El corazón delator (Edgard Allan Poe)
¡Es cierto! Siempre he sido nervioso, muy nervioso, terriblemente nervioso. ¿Pero por qué afirman ustedes que estoy loco?
¡Es cierto! Siempre he sido nervioso, muy nervioso, terriblemente nervioso. ¿Pero por qué afirman ustedes que estoy loco?
…¿quizás por mi afán de conversar con los buzones de correo postal? ¿Qué hay de locura en eso? ¿Acaso se ha parado alguno de ustedes a contemplar la soledad de un buzón de correo? Da tanta pena… que una vez descubierta, la soledad, la soledad digo, es inhumano no sentir la necesidad de ponerle remedio.
Y eso hago, o intento hacer, siempre que puedo. Hablo con ellos y les cuento cosas que nadie les había querido contar antes. Les hablo de las nubes de mayo, que son las más bonitas que hay. Les hablo del olor de los sueños perdidos. Les hablo de cuánto les quiero.
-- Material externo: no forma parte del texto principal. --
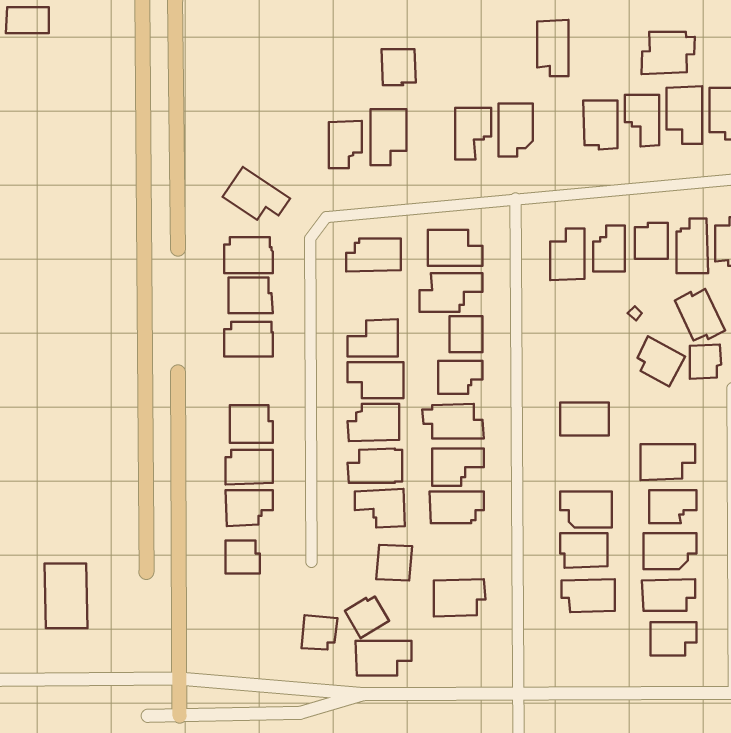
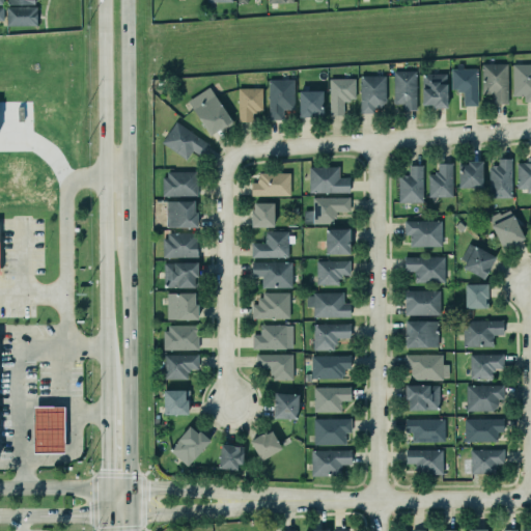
building: [537,20,569,76] -> [395,71,418,111]
building: [641,32,695,74] -> none
building: [381,49,416,85] -> [300,91,325,117]
building: none -> [188,86,235,136]
building: none -> [252,203,276,227]
building: none -> [406,221,444,247]
building: [690,344,721,379] -> [467,284,490,309]
building: none -> [406,257,446,283]
building: none -> [165,263,199,287]
building: none -> [407,322,440,348]
building: none -> [315,388,352,413]
building: none -> [170,427,212,468]
building: none -> [408,450,444,475]
building: [356,641,412,675] -> [312,451,353,476]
Les hablo.
Y mientras les hablo revivo imágenes de tiempos mejores, de cuando ellos me traían besos y caricias. De lo que me gustaba aquello. Besos y caricias. Mi prima Adela. ¡Qué linda era… y qué dulces palabras me escribía!
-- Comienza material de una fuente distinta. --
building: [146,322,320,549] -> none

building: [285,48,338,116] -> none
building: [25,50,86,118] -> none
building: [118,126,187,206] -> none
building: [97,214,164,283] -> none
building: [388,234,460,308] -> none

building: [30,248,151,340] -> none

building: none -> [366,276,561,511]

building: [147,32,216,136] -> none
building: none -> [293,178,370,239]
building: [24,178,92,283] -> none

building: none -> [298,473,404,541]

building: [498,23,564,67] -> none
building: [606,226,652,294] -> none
“Cuando vengas iremos al prado grande con Teresa y cortaremos el ramo más hermoso que puedas imaginar, juntaremos todos los colores de la tierra en un puñado de besos que uniremos con un lazo azul, que ya he comprado, y se lo regalaremos al aya. Y entonces estate atento porque en el momento de dárselo, justo en ese momento, si te fijas bien, verás dos estrellitas brillando en sus ojos. Le lucen siempre que es feliz. Los ojos de los ángeles hacen esas cosas. Después todo lo que te pase será bueno. Ver esas lucecitas te concede deseos. Piénsate bien cuál será el deseo que pedirás, no se te olvide…”
Y luego yo le escribía otra carta interminable para decirle solamente que no estaba muy seguro de qué pediría a los luceros de los ojos del aya Teresa. Y ella me contestaba, y otra vez yo….
¡Qué feliz fui! ¿Cómo puedo ahora olvidar a mis aliados? Yo bajaba la calle corriendo todas las tardes a depositar en el buzón de la esquina la carta diaria para prima Adela, y el buzón me sonreía. Y yo le sonreía a él.
A la mañana siguiente el cartero me entregaba la carta que ella había depositado para mí, junto con otra sonrisa, en un buzón igual al mío. Un buzón lejano. Y yo miraba el sobre con letra perfecta. Y todo era perfecto. Adela. Perfecta.
Y aquella primavera yo vi las nubes más hermosas junto a Adela, tumbados sin prisas en el prado grande entre flores de todos los colores. Y vi brillar esos destellos mágicos en los ojos del aya, y pedí mi deseo. Y volví a casa.
Y los buzones, felices entonces, de pronto un día dejaron de sonreír. Y fue cuando llegó la soledad. La soledad de los buzones. La soledad. Y no puedo soportarla. Y pienso, quizás me equivoque, que como las sonrisas que intercambiábamos antaño, hoy podemos intercambiar las esperanzas, ya he dicho que quizás me equivoque. Pero no piensen por esto que yo estoy loco. No, loco no. Todavía no.